= Guy Gaucher =

Guy Étienne Germain Gaucher, OCD (5 March 1930 – 3 July 2014) was a French Catholic Discalced Carmelite bishop and theologian. He served as Bishop of Meaux and was an international authority on the life and writings of Thérèse of Lisieux.

== Biography ==
Born in Tournan-en-Brie, he was ordained a priest on 17 March 1963 and made his religious profession into the order of Discalced Carmelites on 3 October 1968. He was named Bishop of Meaux, 27 August 1986, consecrated on 19 October 1986 by the archbishop of Paris, cardinal Jean-Marie Lustiger. A few months later, 7 May 1987, he was named auxiliary bishop of Bayeux-Lisieux in residence at Lisieux. He remained in this post until 1 July 2005 at which time he retired, having reached the retirement age for bishops (75).

At first a specialist in the writings of Georges Bernanos, he subsequently devoted his attention to the personality and writings of Thérèse of Lisieux. Amongst his many editorial works, he notably participated in the centenary Edition of the works of Thérèse.
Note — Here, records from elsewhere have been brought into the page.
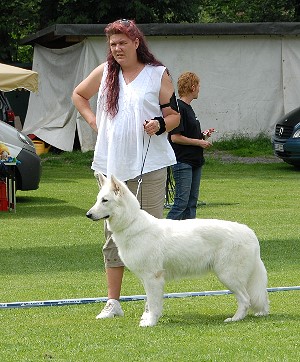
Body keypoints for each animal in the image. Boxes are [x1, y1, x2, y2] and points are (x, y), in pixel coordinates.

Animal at [86, 173, 270, 328]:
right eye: (98, 200)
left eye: (105, 200)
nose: (88, 215)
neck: (131, 222)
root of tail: (249, 232)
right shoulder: (148, 279)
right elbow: (152, 302)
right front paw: (150, 318)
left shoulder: (153, 278)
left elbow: (153, 303)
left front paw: (150, 322)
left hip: (228, 276)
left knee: (245, 299)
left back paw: (235, 319)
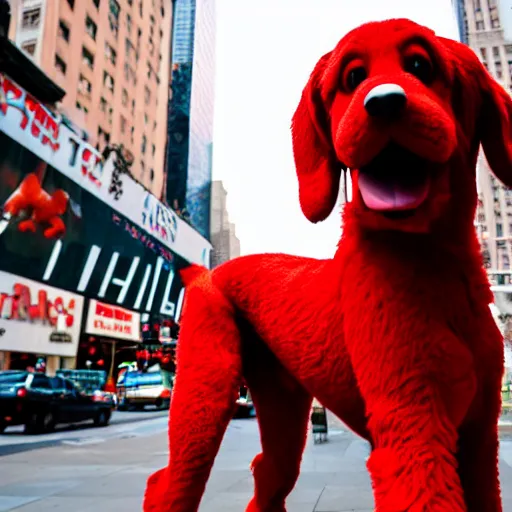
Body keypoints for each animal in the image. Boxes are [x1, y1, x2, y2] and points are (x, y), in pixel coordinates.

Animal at [144, 18, 508, 510]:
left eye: (420, 65)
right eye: (352, 77)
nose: (384, 102)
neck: (432, 265)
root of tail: (209, 271)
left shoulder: (478, 440)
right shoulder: (414, 435)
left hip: (280, 403)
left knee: (267, 473)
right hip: (204, 391)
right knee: (173, 481)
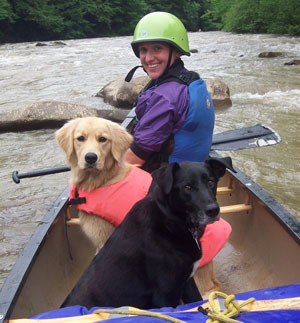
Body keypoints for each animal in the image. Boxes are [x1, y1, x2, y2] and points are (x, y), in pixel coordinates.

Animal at [61, 158, 234, 310]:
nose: (213, 210)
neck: (169, 218)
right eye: (187, 187)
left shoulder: (187, 281)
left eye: (211, 182)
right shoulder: (165, 295)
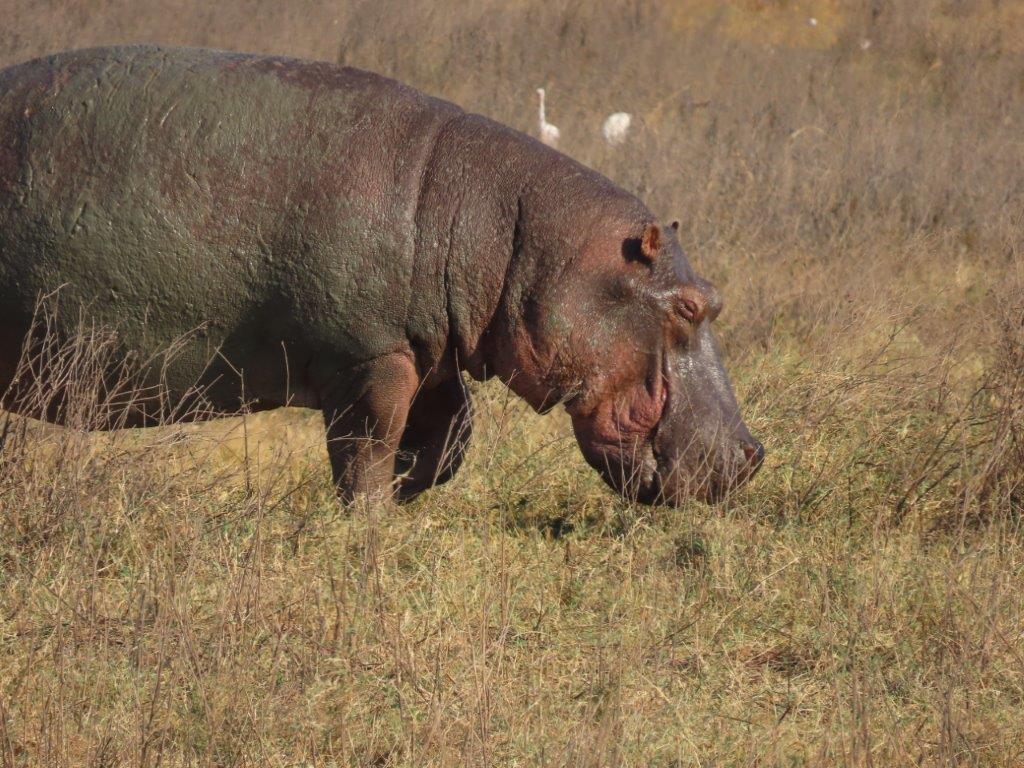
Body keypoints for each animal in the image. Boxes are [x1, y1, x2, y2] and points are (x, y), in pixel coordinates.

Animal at [0, 45, 763, 504]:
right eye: (688, 307)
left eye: (718, 298)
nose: (753, 454)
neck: (502, 232)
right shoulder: (372, 358)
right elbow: (367, 447)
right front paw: (367, 517)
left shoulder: (427, 352)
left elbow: (449, 439)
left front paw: (404, 493)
Gaucher died on 3 July 2014 at the age of 84.

==Publications==
- Gaucher, Guy. The Story of a Life: St. Thérèse of Lisieux. San Francisco: Harper & Row, 1987. ISBN 978-0-06-063095-9 Over copies in US libraries, according to WorldCat
  - Review, Catholic Historical Review, Apr., 1989, vol. 75, no. 2, p. 304-305
- Gaucher, Guy. John and Thérèse: Flames of Love : the Influence of St. John of the Cross in the Life and Writings of St. Thérèse of Lisieux. Staten Island, N.Y.: Alba House, 1999.
- Thérèse, Guy Gaucher, and Aletheia Kane. The Prayers of Saint Thérèse of Lisieux: The Act of Oblation. Washington, DC: ICS Publications, 1997.
- Gaucher, Guy. The Passion of Thérèse of Lisieux: 4 April - 30 September 1897. New York: Crossroad, 1990.
- Gaucher, Guy. I Would Like To Travel the World: Thérèse of Lisieux: Miracle-Worker, Doctor, and Missionary. Sophia Institute Press, 2023.